Klein doesn't just focus on the kids, though, who are only part of the mystery of Stuyvesant. We also meet quirky teachers and overworked parents who lovingly push their children to achieve the American dream.

It is these characters who keep the pages turning at breakneck speed – that and Klein's snappy, journalistic prose. He makes you genuinely care what happens to these kids – even though there are moments when they are so smart, so stoic, and so insightful that they just don't ring true. (And is it my imagination or does Klein describe every female as "beautiful"?)

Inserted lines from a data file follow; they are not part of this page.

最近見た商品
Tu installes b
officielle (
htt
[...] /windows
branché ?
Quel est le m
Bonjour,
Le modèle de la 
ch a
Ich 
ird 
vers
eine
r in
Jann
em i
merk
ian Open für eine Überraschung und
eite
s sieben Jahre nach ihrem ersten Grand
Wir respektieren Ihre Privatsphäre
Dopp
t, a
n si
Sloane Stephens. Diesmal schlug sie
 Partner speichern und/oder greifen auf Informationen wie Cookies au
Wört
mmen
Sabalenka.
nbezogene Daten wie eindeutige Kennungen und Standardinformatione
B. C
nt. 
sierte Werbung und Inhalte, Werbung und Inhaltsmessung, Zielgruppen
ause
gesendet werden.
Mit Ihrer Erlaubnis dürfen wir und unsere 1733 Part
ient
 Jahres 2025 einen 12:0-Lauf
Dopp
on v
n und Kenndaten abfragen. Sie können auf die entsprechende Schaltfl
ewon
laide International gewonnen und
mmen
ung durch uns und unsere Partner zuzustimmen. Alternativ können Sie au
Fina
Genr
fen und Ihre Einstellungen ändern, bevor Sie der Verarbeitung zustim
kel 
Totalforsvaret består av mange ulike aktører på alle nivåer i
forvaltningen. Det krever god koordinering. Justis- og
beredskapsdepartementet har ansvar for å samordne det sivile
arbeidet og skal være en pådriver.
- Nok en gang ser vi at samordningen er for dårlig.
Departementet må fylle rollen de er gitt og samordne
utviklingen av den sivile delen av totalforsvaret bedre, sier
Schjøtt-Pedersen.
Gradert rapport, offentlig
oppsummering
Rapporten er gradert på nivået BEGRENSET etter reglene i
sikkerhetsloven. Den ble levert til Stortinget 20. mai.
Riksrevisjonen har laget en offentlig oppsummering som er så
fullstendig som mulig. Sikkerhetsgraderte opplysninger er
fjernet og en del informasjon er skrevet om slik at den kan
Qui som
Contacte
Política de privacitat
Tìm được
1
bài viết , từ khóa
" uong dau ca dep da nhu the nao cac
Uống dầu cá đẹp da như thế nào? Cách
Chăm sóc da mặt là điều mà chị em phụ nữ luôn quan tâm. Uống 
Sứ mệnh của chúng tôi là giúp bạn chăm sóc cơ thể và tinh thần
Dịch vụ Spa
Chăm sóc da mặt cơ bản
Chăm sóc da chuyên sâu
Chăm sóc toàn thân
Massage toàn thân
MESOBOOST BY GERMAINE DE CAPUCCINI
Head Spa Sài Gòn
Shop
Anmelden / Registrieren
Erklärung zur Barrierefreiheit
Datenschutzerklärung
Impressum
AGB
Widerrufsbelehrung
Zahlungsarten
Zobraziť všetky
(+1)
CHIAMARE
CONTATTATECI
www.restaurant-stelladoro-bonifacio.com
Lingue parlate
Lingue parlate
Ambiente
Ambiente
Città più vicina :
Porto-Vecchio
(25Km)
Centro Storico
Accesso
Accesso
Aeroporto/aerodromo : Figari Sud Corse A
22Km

Klein raises some important questions in the epilogue, such as whether smart kids should be nurtured in special institutions or sent to "normal" schools to help less academically inclined peers. He doesn't really provide any answers, focusing instead on the magic that happens when a few good students meet high standards, motivated teachers, and lofty goals. But after getting to know these teen prodigies, it's hard to imagine them anywhere other than Stuy.

– Caitlin Carpenter

3 books about Cuba

Fascinating, glamorous, complex – these are just some of the adjectives that apply to the glimpse of Cuban history caught in I Was Cuba: Treasures from the Ramiro Fernandez Collection. Culled from the collection – perhaps the world's leading archive of images of Cuba – the photos here explore the island nation from the 19th century through the 1959 revolution. Text by Cuban writer Reinaldo Arenas is included.

Playwright and professor Eduardo Machado was only 8 when he and his little brother fled their homeland of Cuba in 1961. In Tastes Like Cuba: An Exile's Hunger for Home, Machado tells the story of his family's separation from Cuba and their induction into life in the US, liberally sprinkling his tale with beloved family recipes (like Garbanzos with Spam Chorizo and Fernando's Arroz con Pollo) and stories of what they meant to the Machado family.

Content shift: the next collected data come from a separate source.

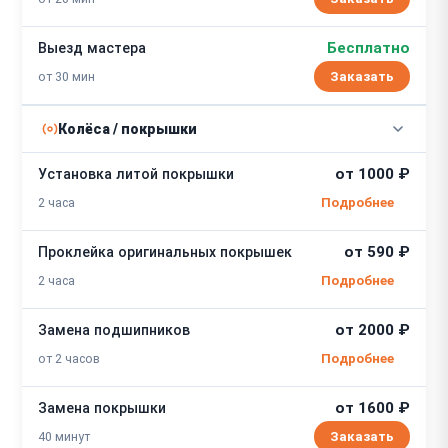
Бесплатно
Выезд мастера
от 30 мин
Заказать
Колёса / покрышки
от 1000 ₽
Установка литой покрышки
2 часа
от 590 ₽
Проклейка оригинальных покрышек
2 часа
от 2000 ₽
Замена подшипников
от 2 часов
от 1600 ₽
Замена покрышки
40 минут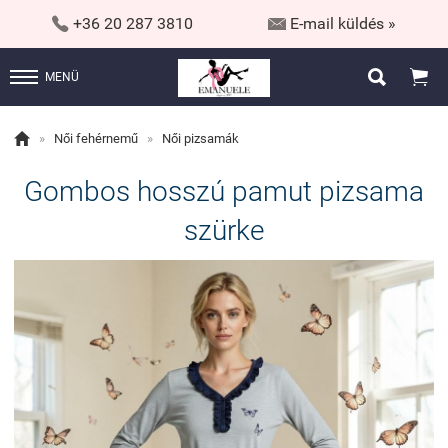


+36 20 287 3810
E-mail küldés »


MENÜ

»
Női fehérnemű
»
Női pizsamák
Gombos hosszú pamut pizsama
szürke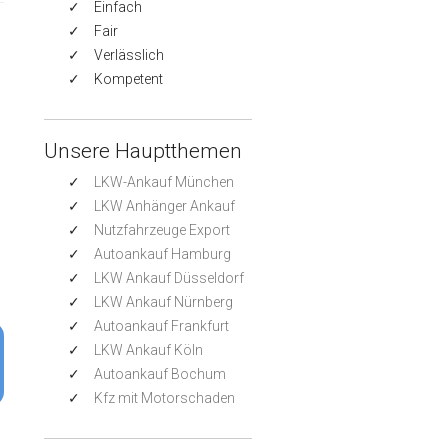
Einfach
Fair
Verlässlich
Kompetent
Unsere Hauptthemen
LKW-Ankauf München
LKW Anhänger Ankauf
Nutzfahrzeuge Export
Autoankauf Hamburg
LKW Ankauf Düsseldorf
LKW Ankauf Nürnberg
Autoankauf Frankfurt
LKW Ankauf Köln
Autoankauf Bochum
Kfz mit Motorschaden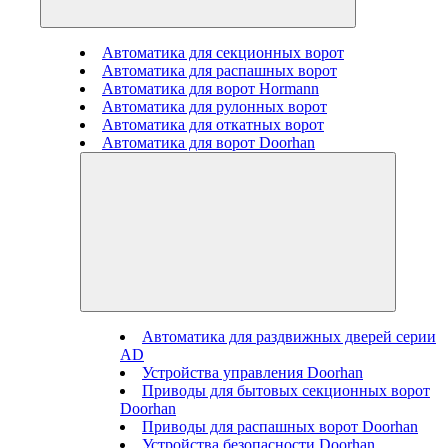
Автоматика для секционных ворот
Автоматика для распашных ворот
Автоматика для ворот Hormann
Автоматика для рулонных ворот
Автоматика для откатных ворот
Автоматика для ворот Doorhan
Автоматика для раздвижных дверей серии
AD
Устройства управления Doorhan
Приводы для бытовых секционных ворот
Doorhan
Приводы для распашных ворот Doorhan
Устройства безопасности Doorhan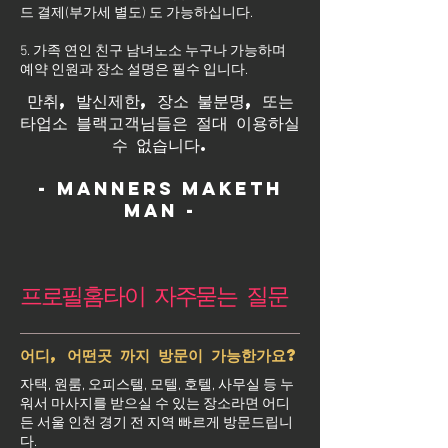
드 결제(부가세 별도) 도 가능하십니다.
5. 가족 연인 친구 남녀노소 누구나 가능하며
예약 인원과 장소 설명은 필수 입니다.
만취, 발신제한, 장소 불분명, 또는
타업소 블랙고객님들은 절대 이용하실
수 없습니다.
- Manners maketh
man -
프로필홈타이 자주묻는 질문
어디, 어떤곳 까지 방문이 가능한가요?
자택, 원룸, 오피스텔, 모텔, 호텔, 사무실 등 누
워서 마사지를 받으실 수 있는 장소라면 어디
든 서울 인천 경기 전 지역 빠르게 방문드립니
다.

An estimated 16,500 Jews lived in Cuba in the late 1950s. Among them was the family of Ruth Behar. Behar, who left the island in the 1960s at the age of 5, returned as an adult to explore her Cuban-Jewish roots. Through photos by Humberto Mayol and interviews by Behar, An Island Called Home: Returning to Jewish Cuba tells an intriguing tale of this little-known community.

– Staff

Readers' picks

Far Away and Long Ago by W.H. Hudson is very entertaining. Hudson, who was born in Argentina in 1841, tells about the first 15 years of his life and his observations of the exotic birds, animals, plants, and his neighbors – a fascinating account of growing up as a young naturalist in Argentina. – Kate Perry, Nashville, Tenn.

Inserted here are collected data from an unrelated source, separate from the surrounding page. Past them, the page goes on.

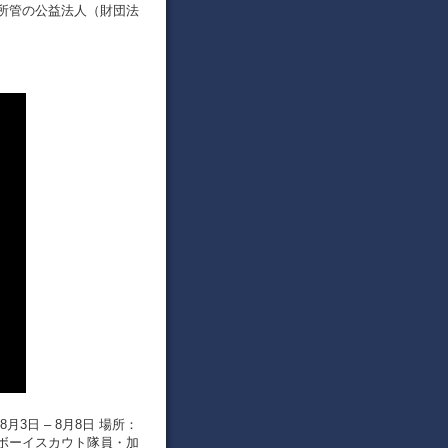
所管の公益法人（財団法
月3日 – 8月8日 場所：
ボーイスカウト隊員・加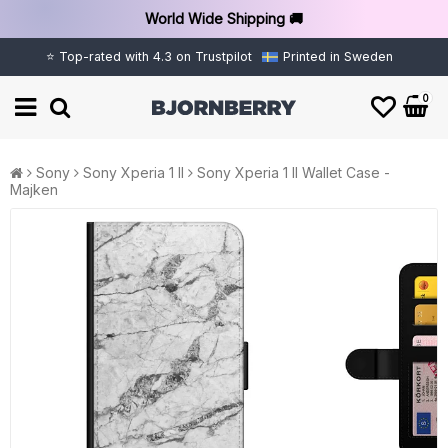
World Wide Shipping 🚚
⭐ Top-rated with 4.3 on Trustpilot
Printed in Sweden
0
Sony
Sony Xperia 1 II
Sony Xperia 1 II Wallet Case -
Majken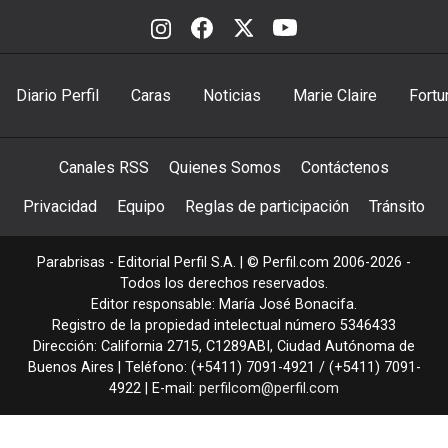
Diario Perfil
Caras
Noticias
Marie Claire
Fortu
Canales RSS
Quienes Somos
Contáctenos
Privacidad
Equipo
Reglas de participación
Tránsito
Parabrisas - Editorial Perfil S.A.
| © Perfil.com 2006-2026 -
Todos los derechos reservados.
Editor responsable: María José Bonacifa.
Registro de la propiedad intelectual número 5346433
Dirección:
California 2715
,
C1289ABI
,
Ciudad Autónoma de
Buenos Aires
| Teléfono:
(+5411) 7091-4921
/
(+5411) 7091-
4922
| E-mail:
perfilcom@perfil.com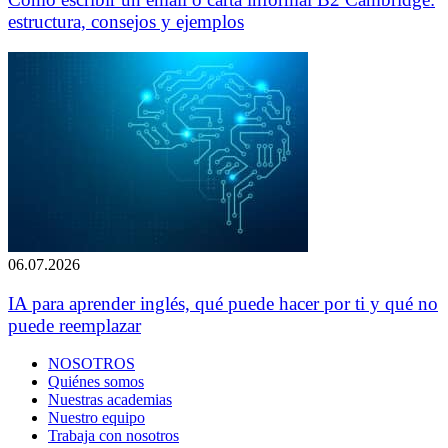
estructura, consejos y ejemplos
06.07.2026
IA para aprender inglés, qué puede hacer por ti y qué no
puede reemplazar
NOSOTROS
Quiénes somos
Nuestras academias
Nuestro equipo
Trabaja con nosotros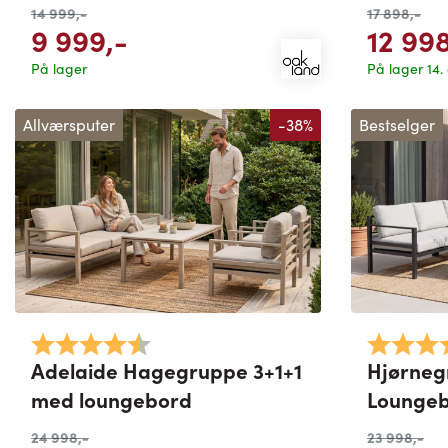
14 999
,-
17 898
,-
9 999
,-
12 99
På lager
På lager 14.
Allværsputer
-38%
Bestselger
Karakter:
4.8 av 5 mulige
Karakter:
Adelaide Hagegruppe 3+1+1
Hjørneg
med loungebord
Lounge
24 998
,-
23 998
,-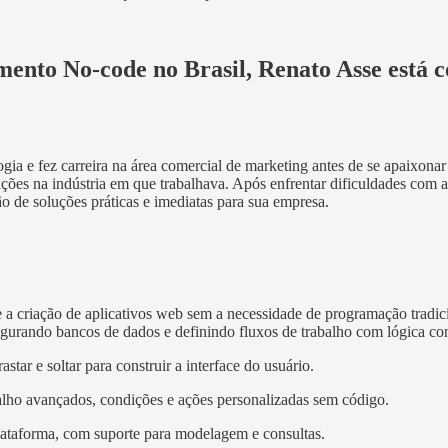
mento No-code no Brasil,
Renato Asse
está c
gia e fez carreira na área comercial de marketing antes de se apaixo
ações na indústria em que trabalhava. Após enfrentar dificuldades com
 de soluções práticas e imediatas para sua empresa.
 criação de aplicativos web sem a necessidade de programação tradic
figurando bancos de dados e definindo fluxos de trabalho com lógica con
ar e soltar para construir a interface do usuário.
abalho avançados, condições e ações personalizadas sem código.
lataforma, com suporte para modelagem e consultas.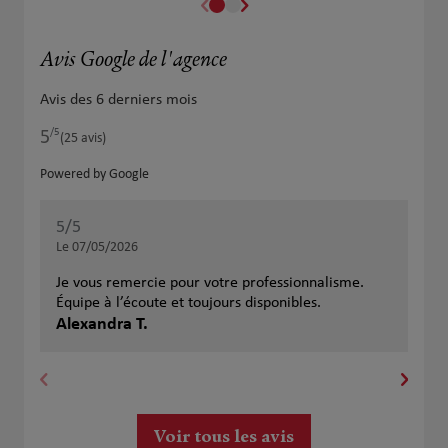
Avis Google de l'agence
Avis des 6 derniers mois
/5
5
Note de 5 sur 5
(25 avis)
Powered by Google
5
/5
5
/
Note de 5 sur 5
Le 07/05/2026
Le 
Je vous remercie pour votre professionnalisme.
En 
Équipe à l’écoute et toujours disponibles.
Lif
Alexandra T.
Moo
An
l’e
ret
par
app
cla
Voir tous les avis
son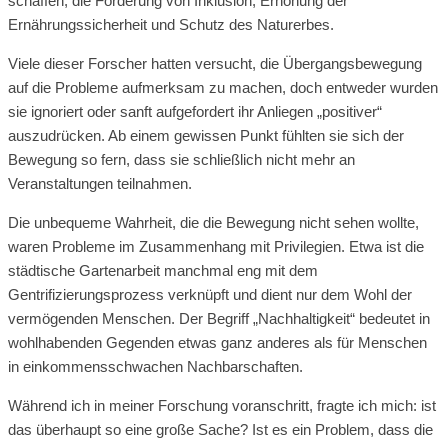
schaffen, die Förderung von Inklusion, Erhöhung der
Ernährungssicherheit und Schutz des Naturerbes.
Viele dieser Forscher hatten versucht, die Übergangsbewegung
auf die Probleme aufmerksam zu machen, doch entweder wurden
sie ignoriert oder sanft aufgefordert ihr Anliegen „positiver“
auszudrücken. Ab einem gewissen Punkt fühlten sie sich der
Bewegung so fern, dass sie schließlich nicht mehr an
Veranstaltungen teilnahmen.
Die unbequeme Wahrheit, die die Bewegung nicht sehen wollte,
waren Probleme im Zusammenhang mit Privilegien. Etwa ist die
städtische Gartenarbeit manchmal eng mit dem
Gentrifizierungsprozess verknüpft und dient nur dem Wohl der
vermögenden Menschen. Der Begriff „Nachhaltigkeit“ bedeutet in
wohlhabenden Gegenden etwas ganz anderes als für Menschen
in einkommensschwachen Nachbarschaften.
Während ich in meiner Forschung voranschritt, fragte ich mich: ist
das überhaupt so eine große Sache? Ist es ein Problem, dass die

Currently I am rereading The Haj by Leon Uris. Living in a post 9/11 world, I find the historical context and geographic depictions to be mesmerizing. – Rene Lachance, TuCSon, Ariz.

The Snoring Bird: My Family's Journey Through a Century of Biology takes us from air battles in World War I to a frantic flight during World War II to resettlement in rural Maine as Bernd Heinrich shares the true story of his Papa Gerd's relentless and systematic pursuit of wasps in the family Ichneumonidae. With uncanny honesty, Heinrich shares the influences and results of growing up within a family where science is king. I found this so good, I wanted to stretch it out, so I limited my nightly read to one (OK, maybe two) chapters a night. – Mark LeBlanc, Norton, Mass.

I just read and will reread Ordinary Wolves by Seth Kantner, an extraordinary, frostbitten novel about Arctic and familial survival during northernmost wild America's increasing encounters with "civilization." Well seasoned with Inupiaq words and expressions, (glossary provided), this book contrasts being with having. – Anita Alvarez Williams, Boulevard, Calif.

I just finished Teach Like Your Hair Is On Fire by Rafe Esquith and I highly recommend it to all parents, especially with younger children, and all teachers. It is very readable, and he has such insight into children. – Mary McVay, Minnetonka, Minn.